[Выбранный отрывок]:
★ ★ ★ ★ ★ ★ ★

Место для бритья

свободное искусство

Обозреватель Ъ разговаривал со своим учителем. Разговор получился мрачным. Выяснилось, что раньше учителю все еще было более или менее, а теперь совсем какой-то мрак: и политика, и культура, да и сам обозреватель тоже, честно сказать, порядком его поддостал. Хотелось как-то поправить положение, и ГРИГОРИЙ Ъ-РЕВЗИН стал объяснять вот что.

Ну хорошо, Ходорковский сидит, со свободой не заладилось, политическая жизнь прекратилась, все напоминает 70-е годы. Но тогда было ясно, что вот если все, что сейчас прячется по кухням, будет разрешено, получится необыкновенное богатство культуры. Потом все богатство ушло в "разрешено", и выяснилось, что при свободе и демократии русская культура таинственным образом исчезает, как будто ее даже и не было. Это, конечно, не обнадеживает, даже, признаться, обескураживает. Но с другой стороны, раз сейчас все начали зажимать, кругом почти 70-е годы, то, может быть, опять все процветет?

Пока, правда, не процветает. То есть они давят, а культура не вылезает.

В январе наше искусство влилось во всемирное. Состоялась первая международная биеннале в Москве. Она, биеннале, была зимняя, проходила в Музее Ленина, был лютый мороз и метели. Я не сразу попал в музей, сначала спрашивал у друзей, чего там и как. "Там супер!-- рассказывала мне знакомая.— Там во дворе вывешен сортир, на высоте, и из него такая желтая сосулька, метровая. И каждый может зайти туда, в сортир, и ее увеличить. Хеппенинг!" Через пару дней мой друг рассказывал мне: "Мне в музее больше всего понравилось две вещи. Во-первых, там художники Мизин и Шабуров выставили такие картонные коробочки, а на дно проецируется изображение. И вот в одной коробочке там Ленин вертится, как бы во сне, но это так, конъюнктура, а в другой там такие отвратительные серые человечки друг на друга бросаются и с радостным хрюканьем начинают сношаться. Очень сильно. Ну а во-вторых, сосулька. Она уже метра три или четыре, желтый лед. Поразительно монументально".

★ ★ ★ ★ ★ ★ ★

[Собранные данные]:

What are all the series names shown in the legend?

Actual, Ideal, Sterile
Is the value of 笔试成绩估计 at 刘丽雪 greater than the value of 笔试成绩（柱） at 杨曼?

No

★ ★ ★ ★ ★ ★ ★

Какие художники, судя по отрывку о первой московской биеннале, выставили картонные коробочки с изображением на дне?

[Ответ]:
Мизин и Шабуров.